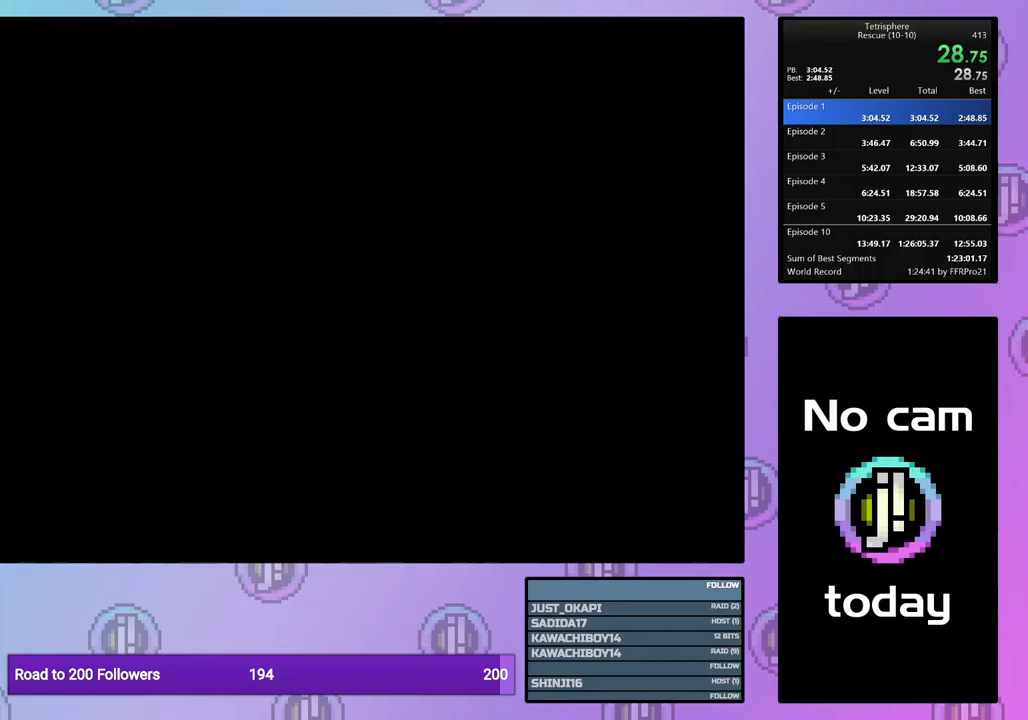
{"buttons": [], "events": [[200, "CROSS", "down"], [200, "SQUARE", "down"], [284, "SQUARE", "up"], [317, "CROSS", "up"], [367, "CROSS", "down"], [384, "SQUARE", "down"], [467, "CROSS", "up"], [467, "SQUARE", "up"]]}
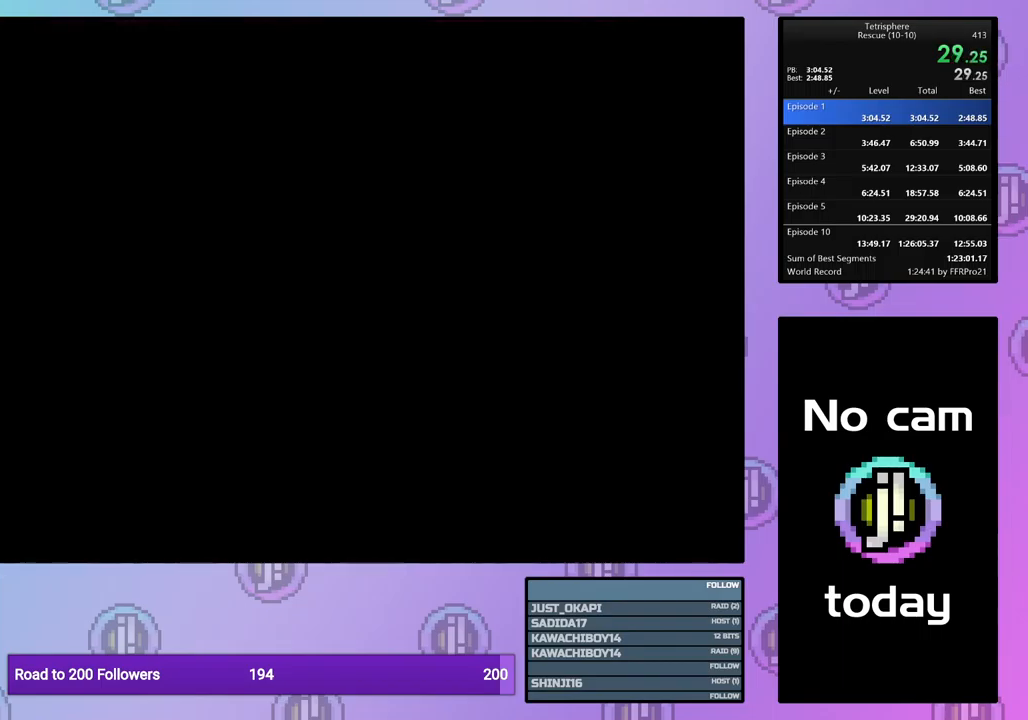
{"buttons": ["CROSS", "SQUARE"], "events": [[50, "CROSS", "down"], [50, "SQUARE", "down"], [134, "SQUARE", "up"], [150, "CROSS", "up"], [217, "CROSS", "down"], [217, "SQUARE", "down"], [284, "CROSS", "up"], [284, "SQUARE", "up"], [384, "SQUARE", "down"], [417, "SQUARE", "up"], [500, "CROSS", "down"], [500, "SQUARE", "down"]]}
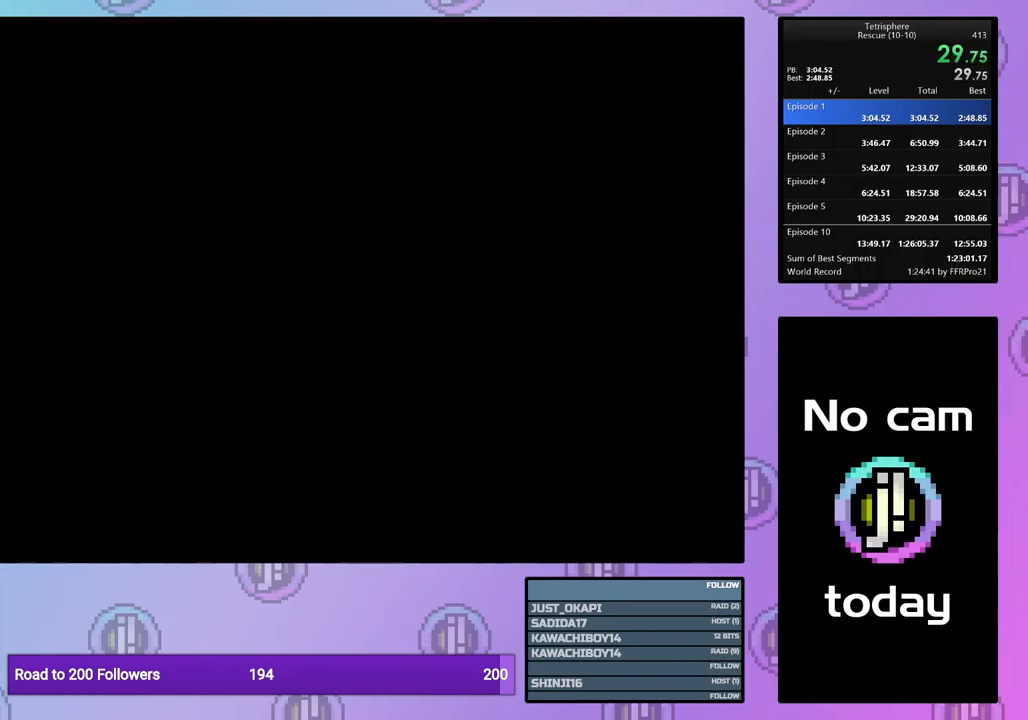
{"buttons": ["CROSS", "SQUARE"], "events": [[100, "CROSS", "up"], [100, "SQUARE", "up"], [184, "CROSS", "down"], [184, "SQUARE", "down"], [267, "CROSS", "up"], [267, "SQUARE", "up"], [317, "CROSS", "down"], [317, "SQUARE", "down"], [417, "CROSS", "up"], [417, "SQUARE", "up"], [500, "CROSS", "down"], [500, "SQUARE", "down"]]}
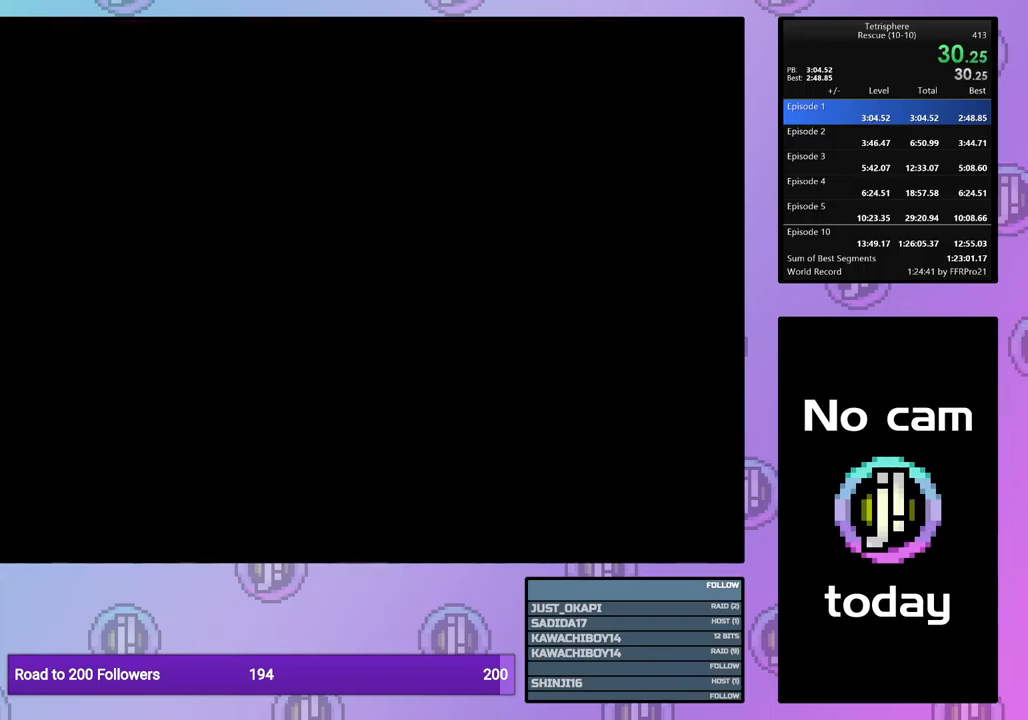
{"buttons": ["CROSS", "SQUARE"], "events": [[84, "SQUARE", "up"], [100, "CROSS", "up"], [150, "CROSS", "down"], [167, "SQUARE", "down"], [250, "CROSS", "up"], [250, "SQUARE", "up"], [317, "CROSS", "down"], [334, "SQUARE", "down"], [400, "CROSS", "up"], [400, "SQUARE", "up"], [500, "CROSS", "down"], [500, "SQUARE", "down"]]}
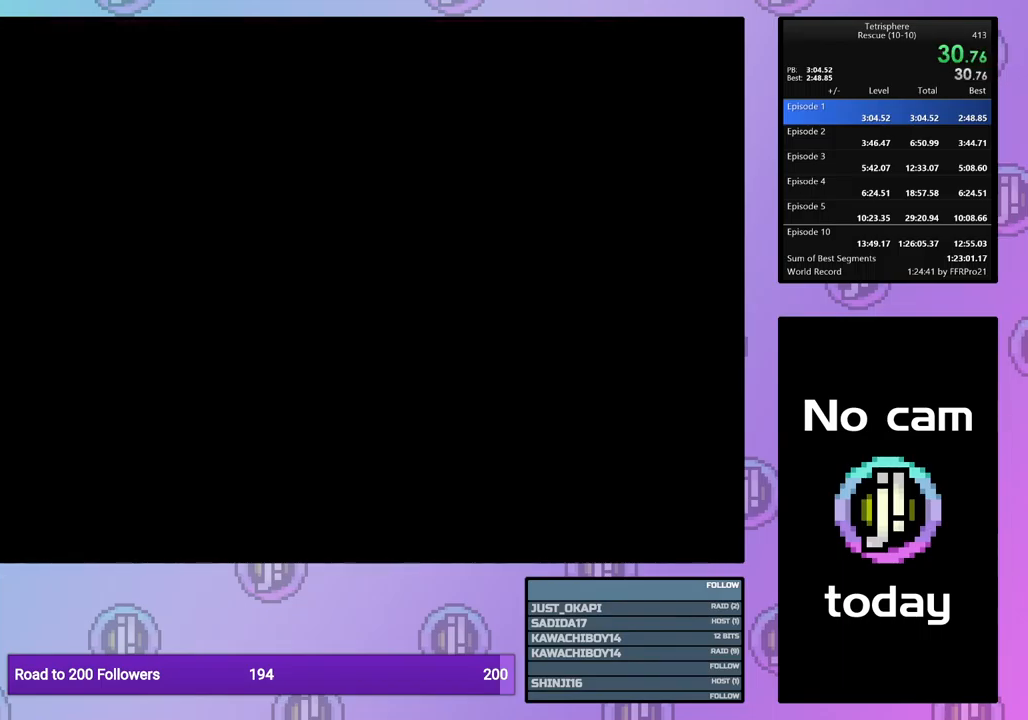
{"buttons": [], "events": [[67, "CROSS", "up"], [67, "SQUARE", "up"], [150, "CROSS", "down"], [150, "SQUARE", "down"], [234, "SQUARE", "up"], [250, "CROSS", "up"], [300, "CROSS", "down"], [317, "SQUARE", "down"], [384, "SQUARE", "up"], [400, "CROSS", "up"]]}
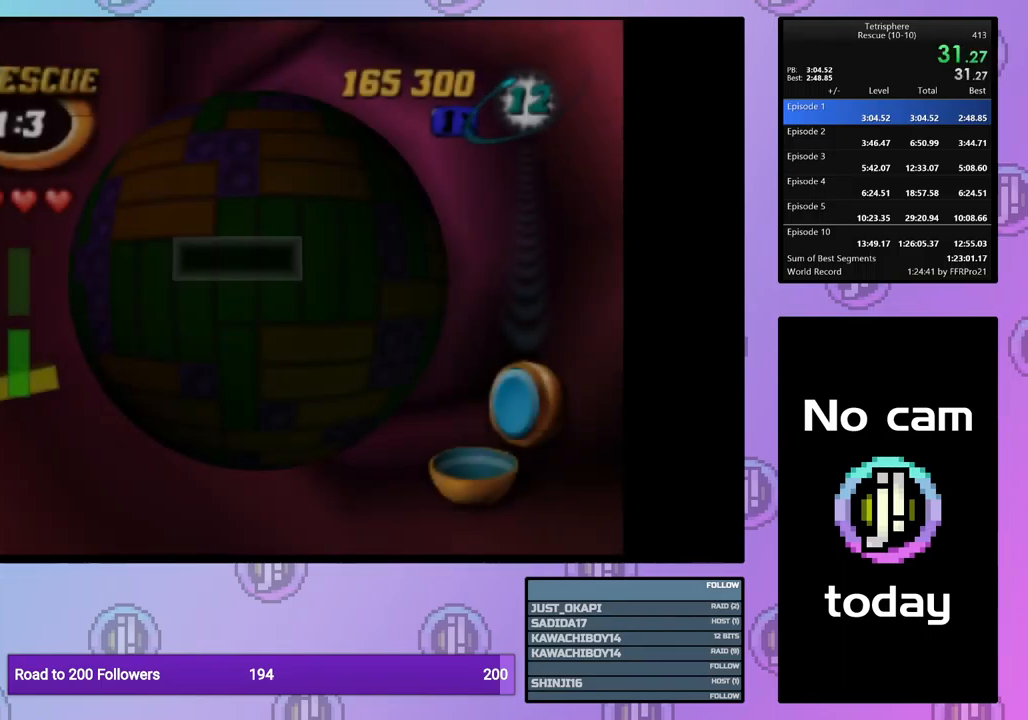
{"buttons": [], "events": [[217, "DPAD_LEFT", "down"], [284, "DPAD_LEFT", "up"], [367, "DPAD_LEFT", "down"], [450, "DPAD_LEFT", "up"]]}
───
What you need to do ▸
Restate the records in full and word for word, but keep the pictures out.

Result for this task ▸
{"buttons": [], "events": [[200, "CROSS", "down"], [200, "SQUARE", "down"], [284, "SQUARE", "up"], [317, "CROSS", "up"], [367, "CROSS", "down"], [384, "SQUARE", "down"], [467, "CROSS", "up"], [467, "SQUARE", "up"]]}
{"buttons": ["CROSS", "SQUARE"], "events": [[50, "CROSS", "down"], [50, "SQUARE", "down"], [134, "SQUARE", "up"], [150, "CROSS", "up"], [217, "CROSS", "down"], [217, "SQUARE", "down"], [284, "CROSS", "up"], [284, "SQUARE", "up"], [384, "SQUARE", "down"], [417, "SQUARE", "up"], [500, "CROSS", "down"], [500, "SQUARE", "down"]]}
{"buttons": ["CROSS", "SQUARE"], "events": [[100, "CROSS", "up"], [100, "SQUARE", "up"], [184, "CROSS", "down"], [184, "SQUARE", "down"], [267, "CROSS", "up"], [267, "SQUARE", "up"], [317, "CROSS", "down"], [317, "SQUARE", "down"], [417, "CROSS", "up"], [417, "SQUARE", "up"], [500, "CROSS", "down"], [500, "SQUARE", "down"]]}
{"buttons": ["CROSS", "SQUARE"], "events": [[84, "SQUARE", "up"], [100, "CROSS", "up"], [150, "CROSS", "down"], [167, "SQUARE", "down"], [250, "CROSS", "up"], [250, "SQUARE", "up"], [317, "CROSS", "down"], [334, "SQUARE", "down"], [400, "CROSS", "up"], [400, "SQUARE", "up"], [500, "CROSS", "down"], [500, "SQUARE", "down"]]}
{"buttons": [], "events": [[67, "CROSS", "up"], [67, "SQUARE", "up"], [150, "CROSS", "down"], [150, "SQUARE", "down"], [234, "SQUARE", "up"], [250, "CROSS", "up"], [300, "CROSS", "down"], [317, "SQUARE", "down"], [384, "SQUARE", "up"], [400, "CROSS", "up"]]}
{"buttons": [], "events": [[217, "DPAD_LEFT", "down"], [284, "DPAD_LEFT", "up"], [367, "DPAD_LEFT", "down"], [450, "DPAD_LEFT", "up"]]}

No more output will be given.